Além de Macedo, outros 8 profissionais vão participar do procedimento: dois cirurgiões auxiliares, uma instrumentadora, dois anestesistas, uma enfermeira e dois técnicos de enfermagem.

Bolsonaro estará liberado para trabalhos burocráticos depois de duas semanas da cirurgia. "Mas sem carregar peso, reuniões, ficar atrás de computador. A agenda completa, geralmente, só após três semanas a um mês, no máximo", diz o gastrocirurgião Wagner Marcondes, que trabalha há mais de uma década ao lado de Macedo e que atuará na operação.

A cirurgia consiste em abrir o abdome e religar as duas pontas do intestino grosso que hoje estão separadas para que o trânsito intestinal volte ao normal. A sutura será feita com grampeador cirúrgico e pontos manuais.

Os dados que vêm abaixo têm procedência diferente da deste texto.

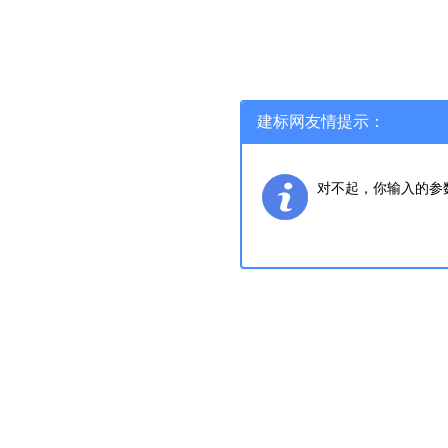
建标网友情提示：
对不起，你输入的参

Bolsonaro deixará de usar a bolsa coletora de fezes, adotada desde setembro, quando foi esfaqueado durante campanha em Juiz de Fora (MG) e teve os intestinos grosso e delgado perfurados.

Para isolar as áreas lesionadas da passagem de fezes, o intestino foi separado. Uma ponta ficou exteriorizada até a pele para saída das fezes pela bolsa coletora. E a outra ponta ficou fechada dentro. O procedimento envolverá um corte de 30 cm a 40 cm, exatamente no mesmo lugar da cicatriz resultante das duas cirurgias anteriores. O orifício onde hoje está a bolsa de colostomia também será fechado. O presidente ficará, então, com duas cicatrizes no abdome. "Os riscos envolvidos são menores do que quando eu o operei em 12 de setembro, com peritonite grave, com grande contaminação. Era muito mais grave. Agora os riscos são menores, mas sempre existe risco em qualquer cirurgia."